Jak poinformowała w komunikacie hiszpańska dyrekcja dróg krajowych, wśród zablokowanych rano tras w Katalonii było jedenaście autostrad. Na niektórych z nich manifestanci podpalili opony. Przed południem część tras została udrożniona przez policję.

Protestujący, w większości członkowie radykalnych Komitetów Obrony Republiki (CDR), zatarasowali też kilka głównych ulic w Barcelonie. Przy jednej z blokad doszło do starć z policją. Funkcjonariusze zatrzymali jednego z manifestantów.

Według katalońskiej policji blokady nie doprowadziły do dużych korków na regionalnych drogach. Rano natężenie ruchu spadło jedynie o 11 proc. w stosunku do przeciętnego dnia tygodnia. Największe utrudnienia panują w okolicach Tarragony i Gerony.

Większych utrudnień w ruchu należy spodziewać się w czwartek po południu w związku z zaplanowanymi w kilku miastach regionu manifestacjami. Najliczniejsze z nich mają odbyć się się w Barcelonie.

Reklama

Czwartkowy strajk generalny w Katalonii ogłosił związek zawodowy Intersindical-CSC. Odbywa się on pod hasłem "Bez praw nie ma wolności". Głównym powodem protestu jest trwający od 12 lutego przed hiszpańskim Sądem Najwyższym proces dwunastu katalońskich separatystów.

W lutym w całej Katalonii odbyło się kilka manifestacji poparcia dla sądzonych w Madrycie polityków separatystycznych. Protesty zazwyczaj miały spokojny przebieg.

Wśród sądzonych w Madrycie jest była przewodnicząca katalońskiego parlamentu Carme Forcadell, szefowie katalońskich organizacji separatystycznych Jordi Sanchez i Jordi Cuixart, a także dziewięciu członków byłego autonomicznego rządu: Oriol Junqueras, Raul Romeva, Jordi Turull, Josep Rull, Joaquin Forn, Dolors Bassa, Santi Vila, Meritxell Borras oraz Carles Mundo. Troje ostatnich pozostaje na wolności.
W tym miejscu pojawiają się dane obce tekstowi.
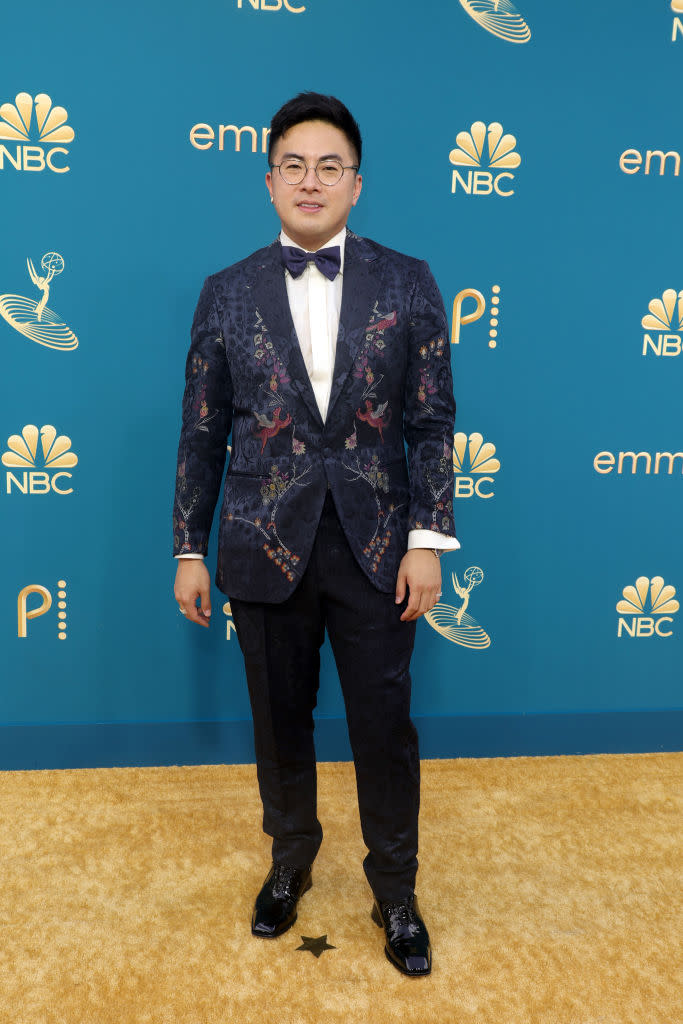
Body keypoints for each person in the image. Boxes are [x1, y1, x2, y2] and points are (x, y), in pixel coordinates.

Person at [172, 92, 459, 977]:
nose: (310, 180)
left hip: (377, 547)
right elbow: (201, 429)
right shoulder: (225, 292)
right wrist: (189, 546)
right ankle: (289, 863)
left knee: (385, 728)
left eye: (328, 165)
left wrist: (427, 538)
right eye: (293, 165)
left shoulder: (407, 281)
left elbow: (430, 422)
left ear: (355, 184)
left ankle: (396, 891)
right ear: (268, 183)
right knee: (278, 723)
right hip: (262, 542)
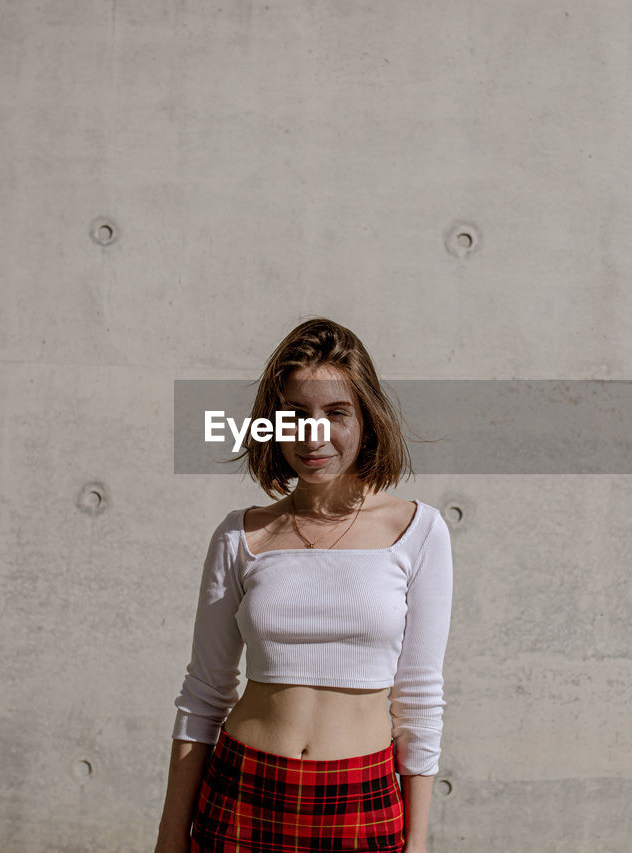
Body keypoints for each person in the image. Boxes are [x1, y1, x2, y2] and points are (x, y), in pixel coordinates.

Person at [154, 317, 454, 853]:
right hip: (241, 791)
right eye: (294, 416)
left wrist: (419, 840)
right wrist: (170, 835)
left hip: (361, 801)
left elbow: (420, 699)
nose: (314, 434)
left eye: (336, 413)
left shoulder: (419, 532)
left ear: (367, 420)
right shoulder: (240, 535)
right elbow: (203, 694)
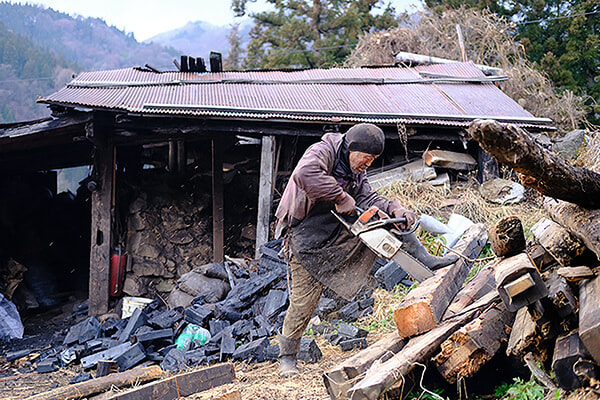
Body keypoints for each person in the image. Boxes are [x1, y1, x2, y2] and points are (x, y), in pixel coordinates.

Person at [274, 123, 458, 377]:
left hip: (334, 232)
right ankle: (287, 356)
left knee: (389, 221)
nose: (368, 164)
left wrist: (395, 208)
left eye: (373, 160)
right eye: (367, 158)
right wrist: (340, 197)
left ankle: (424, 258)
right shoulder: (323, 151)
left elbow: (367, 197)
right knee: (305, 301)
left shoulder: (356, 170)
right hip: (305, 237)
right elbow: (304, 175)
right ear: (352, 149)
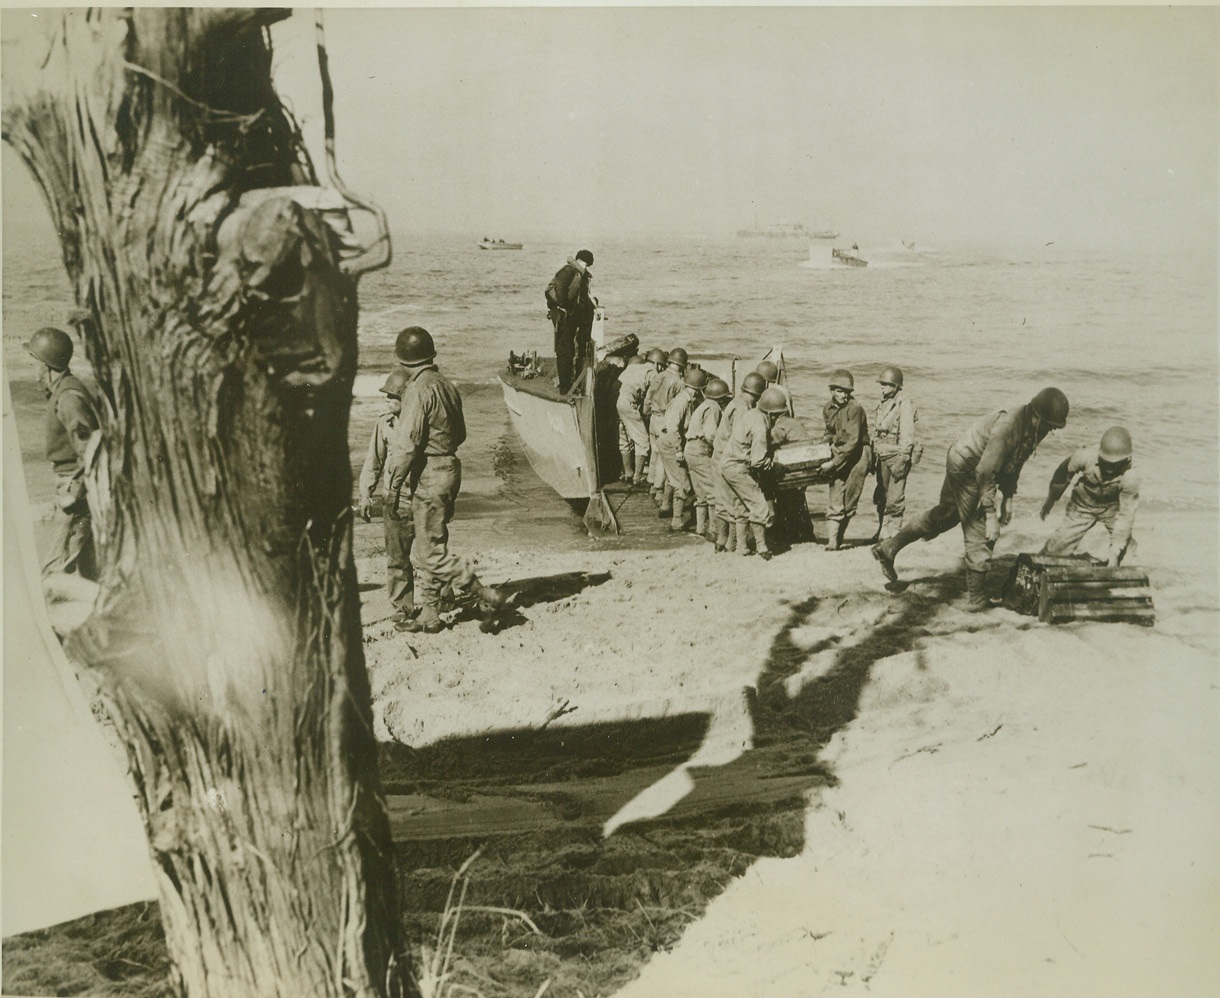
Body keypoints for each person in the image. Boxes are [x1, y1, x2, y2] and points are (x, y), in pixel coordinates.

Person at [872, 387, 1070, 611]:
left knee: (945, 516)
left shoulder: (1035, 427)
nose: (1051, 431)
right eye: (1050, 426)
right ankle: (976, 599)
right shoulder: (1009, 427)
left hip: (964, 458)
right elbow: (985, 472)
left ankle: (888, 548)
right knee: (981, 529)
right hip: (968, 466)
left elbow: (1015, 460)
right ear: (1037, 417)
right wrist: (990, 513)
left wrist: (1008, 497)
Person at [385, 326, 503, 633]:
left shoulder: (417, 389)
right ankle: (430, 613)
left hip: (430, 474)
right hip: (450, 467)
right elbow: (460, 433)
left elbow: (408, 443)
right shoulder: (447, 385)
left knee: (429, 551)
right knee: (431, 541)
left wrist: (393, 488)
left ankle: (483, 593)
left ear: (405, 361)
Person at [25, 326, 99, 580]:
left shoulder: (68, 397)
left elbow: (90, 447)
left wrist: (77, 488)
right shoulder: (61, 391)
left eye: (36, 363)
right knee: (85, 563)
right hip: (74, 488)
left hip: (76, 491)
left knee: (56, 565)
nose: (34, 371)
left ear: (48, 366)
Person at [357, 368, 416, 623]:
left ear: (406, 398)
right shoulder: (384, 423)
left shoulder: (419, 424)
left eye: (392, 395)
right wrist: (365, 494)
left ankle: (442, 600)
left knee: (430, 554)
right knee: (397, 558)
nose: (387, 399)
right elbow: (374, 461)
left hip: (421, 497)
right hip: (395, 499)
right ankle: (403, 607)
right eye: (386, 395)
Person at [1039, 426, 1139, 566]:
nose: (1109, 468)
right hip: (1083, 504)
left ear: (1126, 460)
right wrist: (1051, 500)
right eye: (1106, 462)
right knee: (1055, 550)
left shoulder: (1130, 476)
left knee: (1128, 554)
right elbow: (1063, 475)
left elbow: (1126, 516)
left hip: (1111, 508)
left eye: (1114, 464)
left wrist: (1116, 552)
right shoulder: (1086, 456)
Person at [721, 386, 788, 560]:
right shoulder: (760, 427)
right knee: (759, 505)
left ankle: (740, 547)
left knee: (741, 506)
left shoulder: (751, 414)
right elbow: (758, 461)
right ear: (771, 414)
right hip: (738, 467)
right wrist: (774, 466)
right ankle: (762, 547)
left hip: (728, 464)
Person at [711, 371, 766, 552]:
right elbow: (740, 439)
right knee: (737, 504)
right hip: (729, 460)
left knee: (724, 503)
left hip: (720, 457)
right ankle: (735, 545)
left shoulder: (736, 402)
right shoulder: (743, 409)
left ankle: (723, 542)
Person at [819, 370, 871, 551]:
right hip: (839, 452)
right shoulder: (827, 408)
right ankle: (832, 541)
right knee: (835, 493)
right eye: (840, 391)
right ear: (832, 390)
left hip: (858, 455)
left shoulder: (855, 408)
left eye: (847, 391)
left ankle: (839, 537)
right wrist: (823, 449)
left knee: (850, 499)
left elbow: (853, 441)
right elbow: (829, 433)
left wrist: (833, 463)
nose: (844, 395)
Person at [871, 365, 918, 541]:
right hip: (883, 455)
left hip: (897, 456)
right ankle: (882, 532)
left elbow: (907, 436)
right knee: (882, 495)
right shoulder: (883, 403)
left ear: (896, 386)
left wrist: (903, 459)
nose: (882, 387)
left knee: (895, 498)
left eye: (886, 384)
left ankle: (894, 534)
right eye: (881, 384)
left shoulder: (904, 405)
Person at [659, 366, 708, 531]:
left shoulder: (685, 399)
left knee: (672, 476)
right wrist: (678, 449)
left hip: (670, 441)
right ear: (696, 390)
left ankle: (665, 506)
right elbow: (672, 428)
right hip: (671, 442)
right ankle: (677, 521)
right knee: (682, 484)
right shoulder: (682, 402)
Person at [685, 377, 731, 542]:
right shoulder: (713, 408)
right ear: (721, 398)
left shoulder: (703, 405)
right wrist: (720, 449)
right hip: (701, 449)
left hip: (690, 449)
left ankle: (700, 528)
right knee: (713, 491)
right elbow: (710, 433)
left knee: (700, 493)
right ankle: (714, 530)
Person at [545, 249, 595, 393]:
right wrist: (564, 306)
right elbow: (560, 289)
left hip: (572, 315)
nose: (586, 267)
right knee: (565, 348)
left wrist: (593, 309)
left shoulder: (581, 274)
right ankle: (565, 385)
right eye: (585, 263)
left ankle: (570, 381)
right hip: (564, 314)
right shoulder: (568, 270)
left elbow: (583, 296)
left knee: (571, 348)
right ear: (579, 260)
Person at [645, 347, 688, 514]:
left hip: (653, 418)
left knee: (655, 452)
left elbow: (648, 398)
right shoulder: (679, 382)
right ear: (682, 365)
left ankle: (652, 486)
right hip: (665, 420)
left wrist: (647, 413)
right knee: (664, 458)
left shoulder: (658, 376)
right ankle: (658, 491)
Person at [615, 354, 652, 485]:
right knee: (642, 441)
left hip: (620, 402)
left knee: (624, 439)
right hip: (630, 404)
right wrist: (646, 415)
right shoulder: (651, 371)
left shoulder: (632, 368)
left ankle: (628, 472)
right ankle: (638, 477)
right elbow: (649, 398)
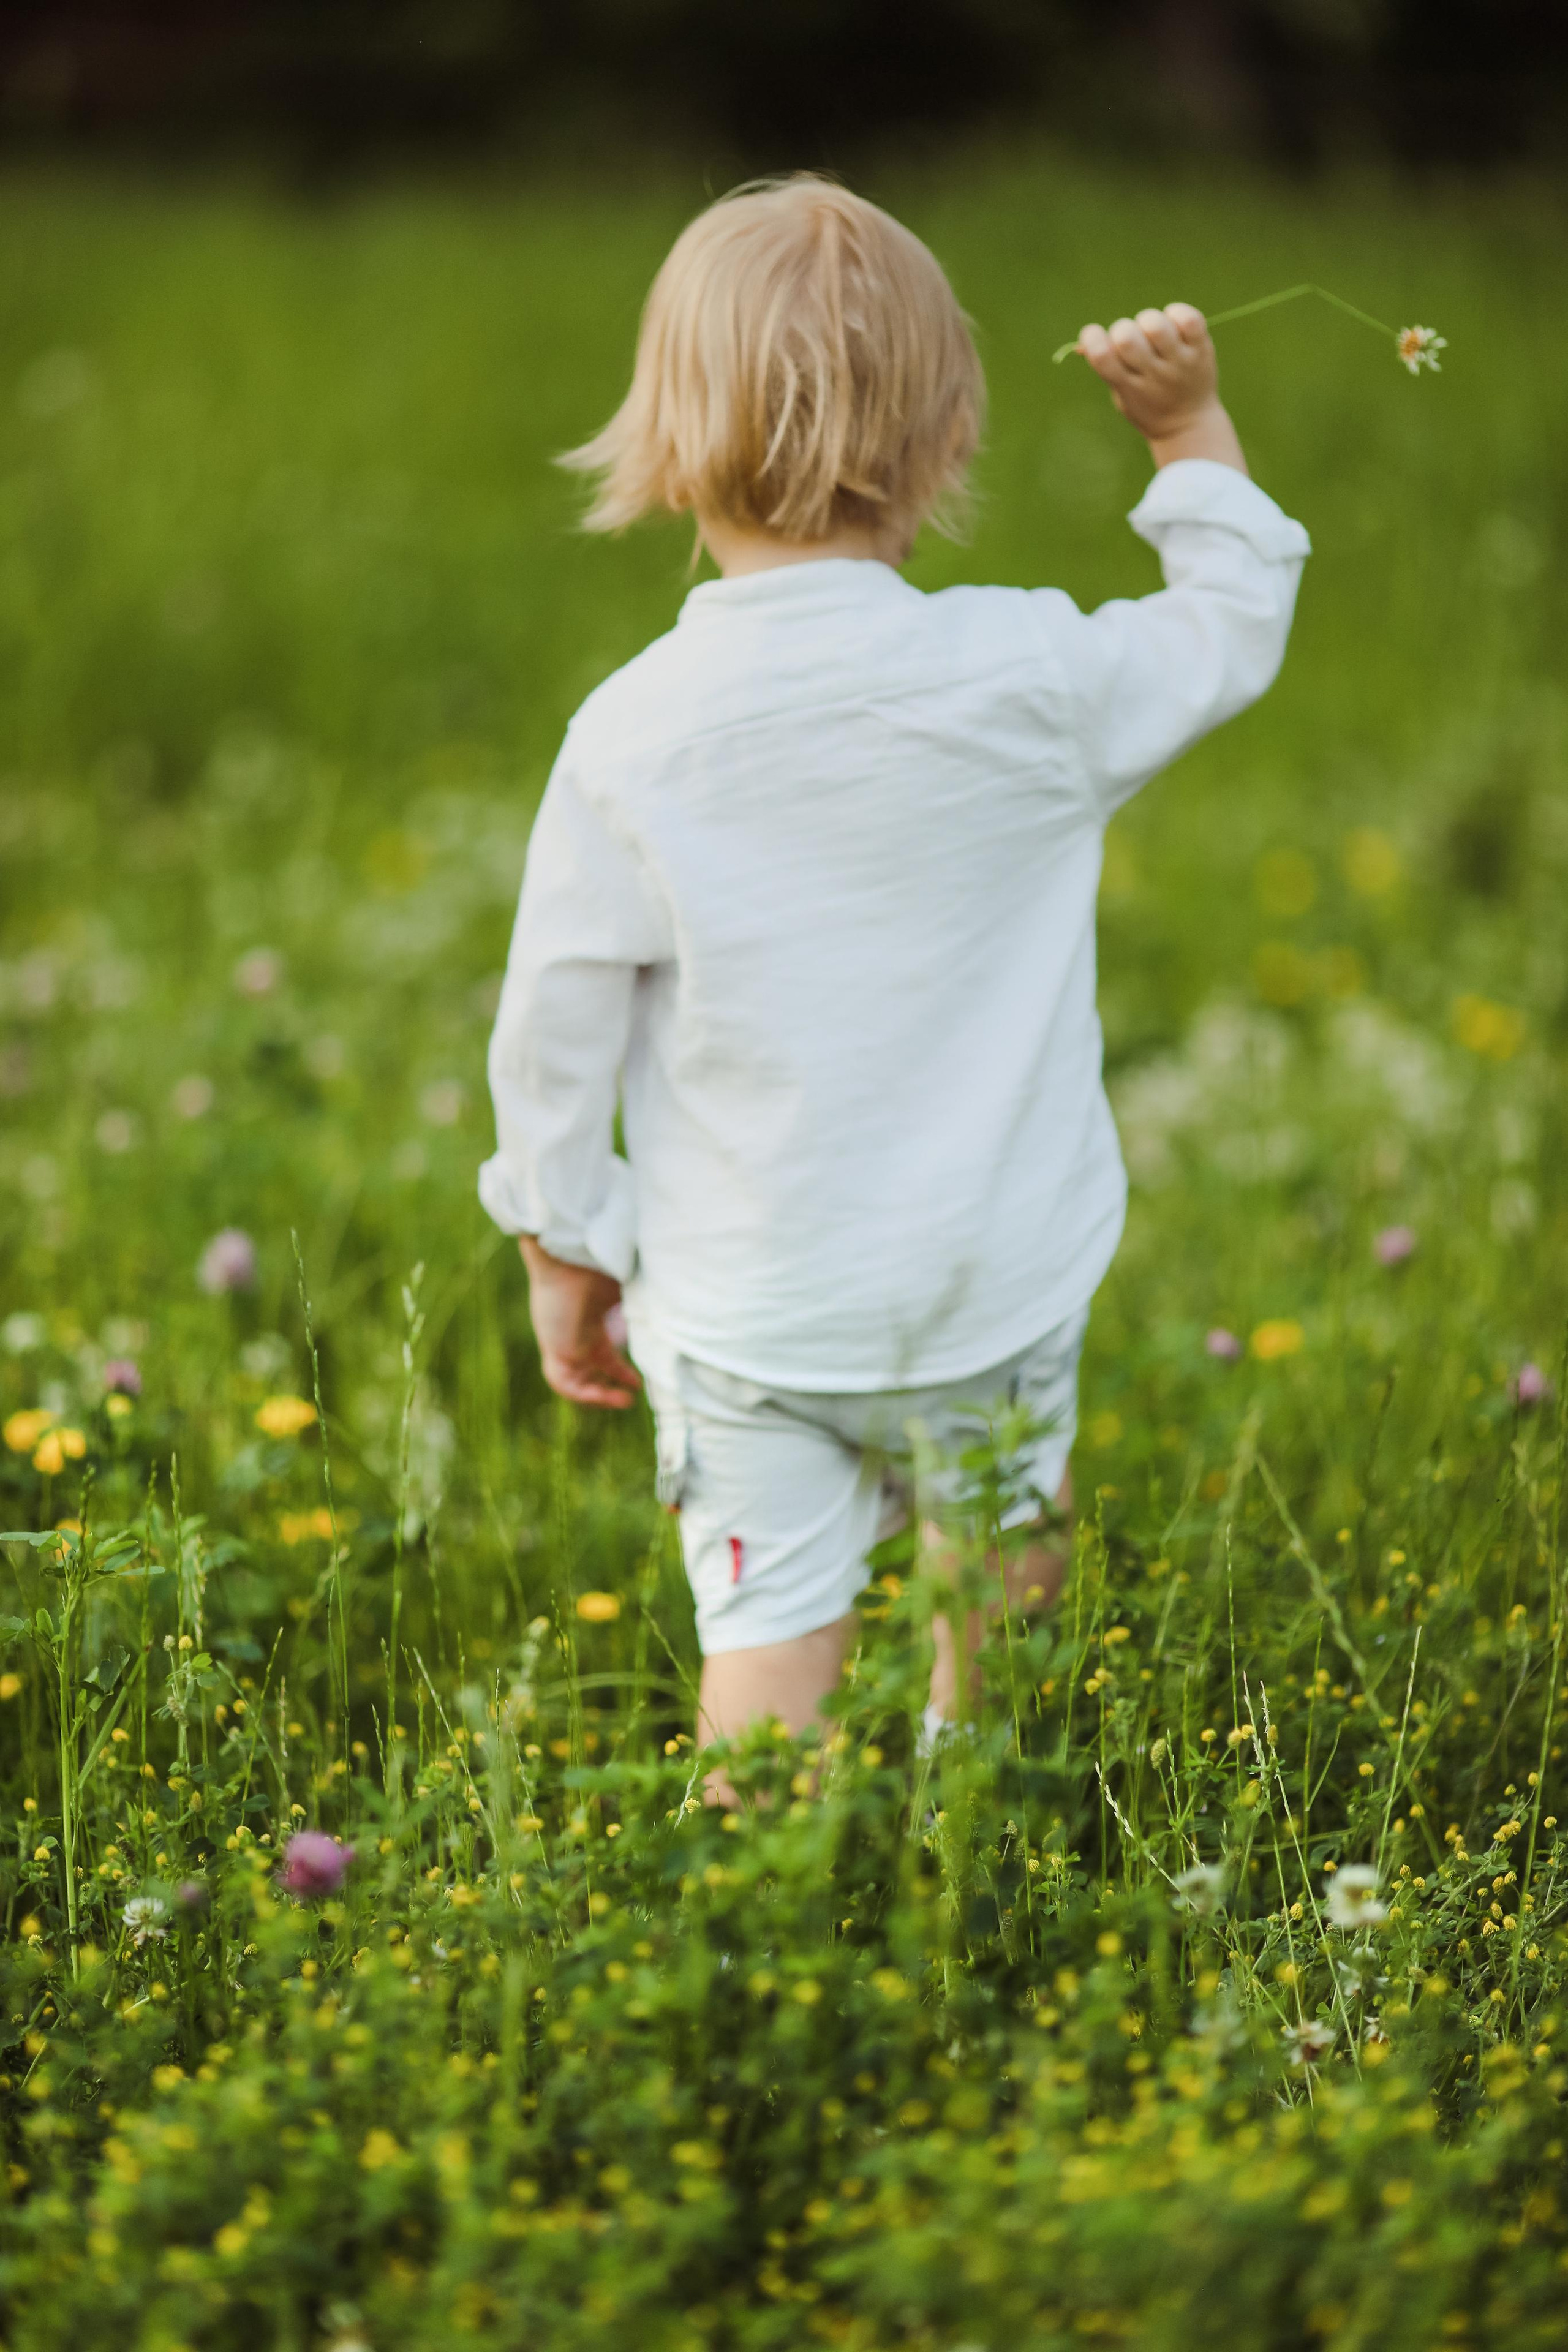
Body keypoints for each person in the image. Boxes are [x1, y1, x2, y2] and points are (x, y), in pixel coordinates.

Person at [479, 174, 1309, 1763]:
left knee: (766, 1666)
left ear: (660, 438)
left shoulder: (634, 733)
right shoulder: (1030, 675)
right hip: (988, 1286)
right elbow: (1225, 629)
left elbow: (557, 1029)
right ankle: (977, 1845)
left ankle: (761, 1929)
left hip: (749, 1314)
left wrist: (565, 1243)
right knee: (1001, 1589)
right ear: (947, 443)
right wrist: (1190, 437)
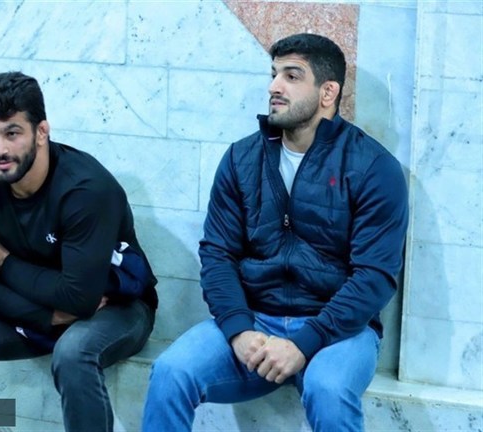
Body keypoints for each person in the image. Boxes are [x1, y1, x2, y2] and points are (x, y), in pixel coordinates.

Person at [142, 33, 408, 431]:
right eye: (273, 74)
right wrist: (238, 330)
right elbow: (217, 253)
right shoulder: (241, 158)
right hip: (255, 321)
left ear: (328, 92)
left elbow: (375, 276)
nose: (274, 87)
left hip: (339, 331)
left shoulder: (373, 167)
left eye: (291, 76)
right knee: (171, 372)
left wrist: (304, 343)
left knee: (329, 391)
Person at [0, 71, 158, 432]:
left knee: (73, 353)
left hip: (116, 306)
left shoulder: (87, 189)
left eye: (12, 133)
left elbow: (80, 300)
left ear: (42, 132)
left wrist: (4, 261)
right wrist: (46, 316)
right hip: (41, 304)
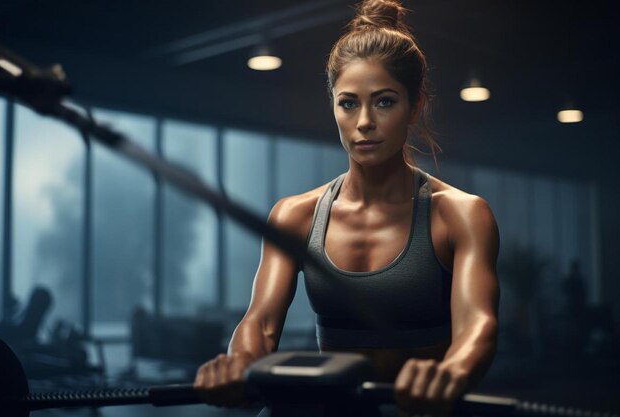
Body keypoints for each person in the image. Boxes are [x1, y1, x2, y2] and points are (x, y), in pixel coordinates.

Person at [194, 0, 500, 415]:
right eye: (348, 103)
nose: (364, 122)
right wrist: (240, 364)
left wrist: (454, 371)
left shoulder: (461, 214)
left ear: (416, 105)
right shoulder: (296, 215)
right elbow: (261, 323)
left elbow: (477, 325)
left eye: (385, 102)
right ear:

Stawiane oskarżonym zarzuty dotyczą rebelii, buntu, nieposłuszeństwa oraz malwersacji środków publicznych w związku z organizacją nieuznawanego przez Madryt plebiscytu niepodległościowego z 1 października 2017 roku. Najwyższą karę może otrzymać były wicepremier regionu Oriol Junqueras, któremu grozi do 27 lat więzienia.